Current LLM training positions mathematical reasoning as a core capability. With publicly available sources fully tapped, there is unmet demand for diverse and challenging math questions. Relying solely on human experts is both time-consuming and costly, while LLM-generated questions often lack the requisite diversity and difficulty. We present a design framework that combines the strengths of LLMs with a human-in-the-loop approach to generate a diverse array of challenging math questions. We leverage LLM metacognition skills [Didolkar et al., 2024] of a strong LLM to extract core "skills" from existing math datasets. These skills serve as the basis for generating novel and difficult questions by prompting the LLM with random pairs of core skills. The use of two different skills within each question makes finding such questions an "out of distribution" task for both LLMs and humans. Our pipeline employs LLMs to iteratively generate and refine questions and solutions through multiturn prompting. Human annotators then verify and further refine the questions, with their efficiency enhanced via further LLM interactions. Applying this pipeline on skills extracted from the MATH dataset [Hendrycks et al., 2021] resulted in MATH$^2$ - a dataset of higher-quality math questions, as evidenced by: (a) Lower performance of all models on MATH$^2$ than on MATH (b) Higher performance on MATH when using MATH$^2$ questions as in-context examples. Although focused on mathematics, our methodology seems applicable to other domains requiring structured reasoning, and potentially as a component of scalable oversight. Also of interest is a striking relationship observed between models' performance on the new dataset: the success rate on MATH$^2$ is the square on MATH, suggesting that successfully solving the question in MATH$^2$ requires a nontrivial combination of two distinct math skills.
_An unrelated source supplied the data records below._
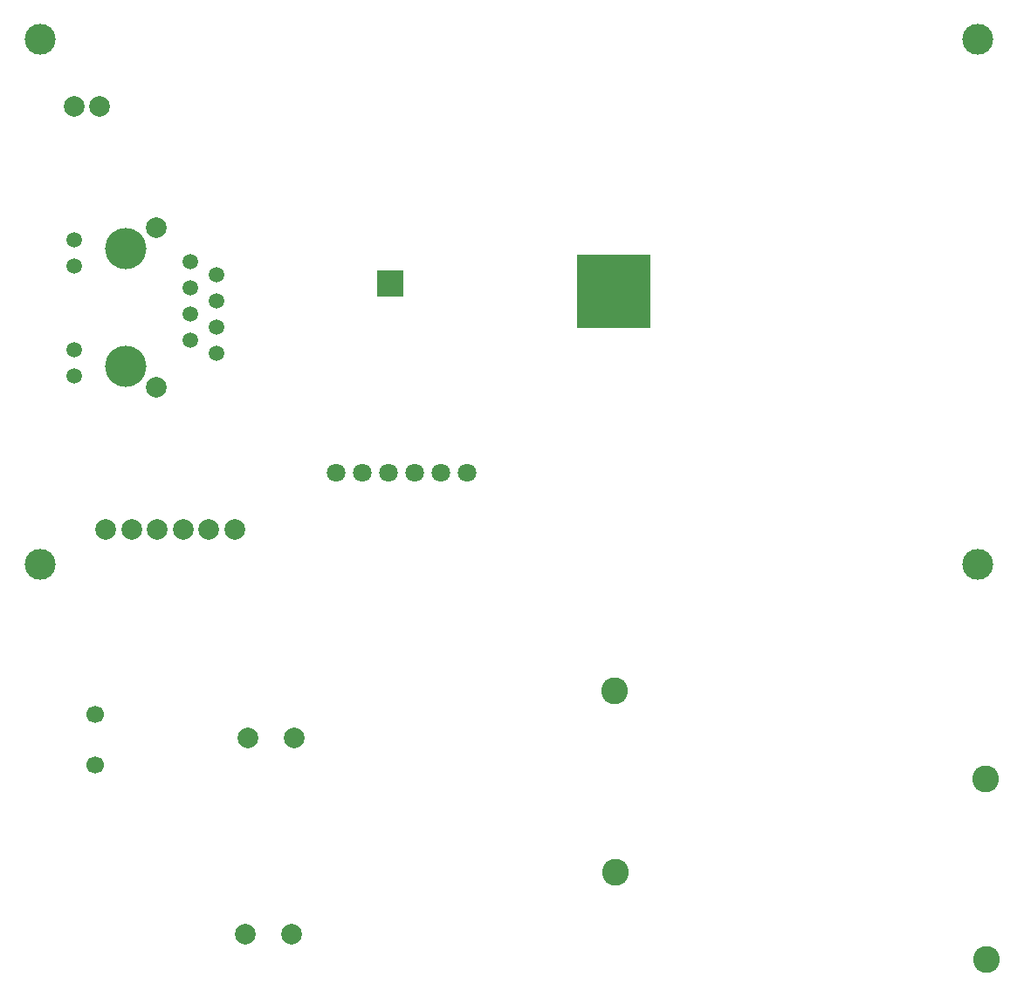
<source format=gbs>
G04 #@! TF.FileFunction,Soldermask,Bot*
%FSLAX46Y46*%
G04 Gerber Fmt 4.6, Leading zero omitted, Abs format (unit mm)*
G04 Created by KiCad (PCBNEW 4.0.2+e4-6225~38~ubuntu14.04.1-stable) date Sat 13 Aug 2016 03:13:24 PM PDT*
%MOMM*%
G01*
G04 APERTURE LIST*
%ADD10C,0.150000*%
%ADD11C,3.000000*%
%ADD12C,1.800000*%
%ADD13C,2.000000*%
%ADD14R,2.499360X2.499360*%
%ADD15R,7.150000X7.150000*%
%ADD16C,1.500000*%
%ADD17C,4.000000*%
%ADD18C,1.998980*%
%ADD19C,1.700000*%
%ADD20C,2.600000*%
G04 APERTURE END LIST*
D10*
D11*
X25000000Y-73000000D03*
X116000000Y-73000000D03*
D12*
X63899680Y-64100000D03*
X66439680Y-64100000D03*
X53760000Y-64100000D03*
X56300000Y-64100000D03*
X61369840Y-64100000D03*
X58829840Y-64100000D03*
D13*
X28325000Y-28550000D03*
X30825000Y-28550000D03*
X38900000Y-69600000D03*
X36400000Y-69600000D03*
X43900000Y-69600000D03*
X41400000Y-69600000D03*
X31400000Y-69600000D03*
X33900000Y-69600000D03*
D14*
X59010000Y-45730000D03*
D15*
X80660000Y-46490000D03*
D16*
X28300000Y-41475000D03*
X28300000Y-44015000D03*
X28300000Y-52185000D03*
X28300000Y-54725000D03*
X39550000Y-43660000D03*
X39550000Y-48730000D03*
X39550000Y-46200000D03*
X39550000Y-51270000D03*
X42090000Y-44920000D03*
X42090000Y-50000000D03*
X42090000Y-47460000D03*
D17*
X33332080Y-53815000D03*
X33332080Y-42385000D03*
D13*
X36250000Y-40355000D03*
X36250000Y-55845000D03*
D16*
X42090000Y-52540000D03*
D11*
X25000000Y-22000000D03*
X116000000Y-22000000D03*
D18*
X45200200Y-89889800D03*
X49701080Y-89889800D03*
D19*
X30400000Y-92500000D03*
X30400000Y-87600000D03*
D18*
X44900200Y-108915280D03*
X49401080Y-108915280D03*
D20*
X80700000Y-85300000D03*
X116700000Y-93800000D03*
X80800000Y-102900000D03*
X116800000Y-111400000D03*
M02*

</source>
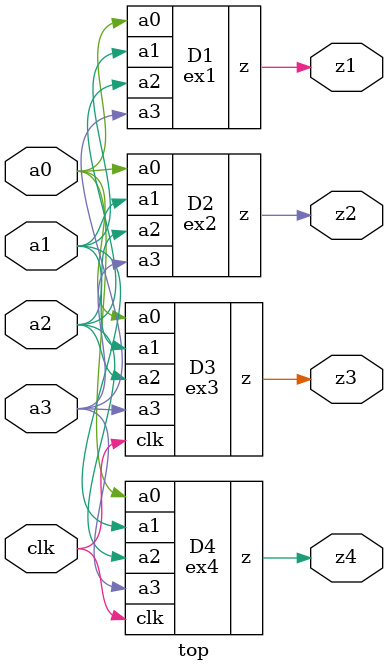
<source format=sv>


// continuous
module ex1(
    input logic a0,a1,a2,a3,
    output logic z);
    logic tmp;
    assign tmp = ((a0 | ~a1) & (a2 | a3));
    assign z = tmp ^ a0;
endmodule

// procedural, non-blocking
module ex2(
    input logic a0,a1,a2,a3,
    output logic z);    
    logic tmp;
 
    always_comb begin
        tmp = ((a0 | ~a1) & (a2 | a3));
        z = tmp ^ a0; 
    end
endmodule

// procedural, non-blocking, clocked
module ex3(
    input logic a0,a1,a2,a3,clk,
    output logic z);
    logic tmp;
    
    always_ff @(posedge clk) begin
        tmp = ((a0 | ~a1) & (a2 | a3));
        z = tmp ^ a0; 
    end
endmodule

// procedural, blocking, clocked
module ex4(
    input logic a0,a1,a2,a3,clk,
    output logic z);
    logic tmp;
    
    always_ff @(posedge clk) begin
        tmp <= ((a0 | ~a1) & (a2 | a3));
        z <= tmp ^ a0; 
    end
endmodule

module top(
    input logic a0,a1,a2,a3,clk,
    output logic z1,z2,z3,z4);

    ex1 D1 (.z(z1), .*);
    ex2 D2 (.z(z2), .*);
    ex3 D3 (.z(z3), .*);
    ex4 D4 (.z(z4), .*);    
endmodule

</source>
翻译：当前LLM训练将数学推理定位为核心能力。随着公开数据源被充分挖掘，对多样化和具有挑战性的数学问题存在未满足的需求。单纯依赖人类专家既耗时又昂贵，而LLM生成的问题往往缺乏必要的多样性和难度。我们提出了一个设计框架，结合LLM的优势与人机协同方法，以生成多样化的高难度数学问题。我们利用强大LLM的元认知能力[Didolkar等人，2024年]从现有数学数据集中提取核心"技能"。这些技能作为基础，通过向LLM提示随机配对的核心技能来生成新颖且困难的问题。在每个问题中使用两种不同技能，使得寻找此类问题对LLM和人类都成为"分布外"任务。我们的流程采用LLM通过多轮提示迭代生成和精炼问题与解答。随后由人类标注者验证并进一步优化问题，其效率通过进一步的LLM交互得到提升。将此流程应用于从MATH数据集[Hendrycks等人，2021年]提取的技能，产生了MATH$^2$——一个更高质量的数学问题数据集，证据如下：(a)所有模型在MATH$^2$上的表现均低于在MATH上的表现；(b)使用MATH$^2$问题作为上下文示例时，在MATH上的表现更高。尽管专注于数学领域，我们的方法似乎适用于其他需要结构化推理的领域，并可能作为可扩展监督的组成部分。另一个值得注意的发现是模型在新数据集上的表现之间存在显著关系：在MATH$^2$上的成功率是MATH上成功率的平方，这表明成功解决MATH$^2$中的问题需要两种不同数学技能的非平凡组合。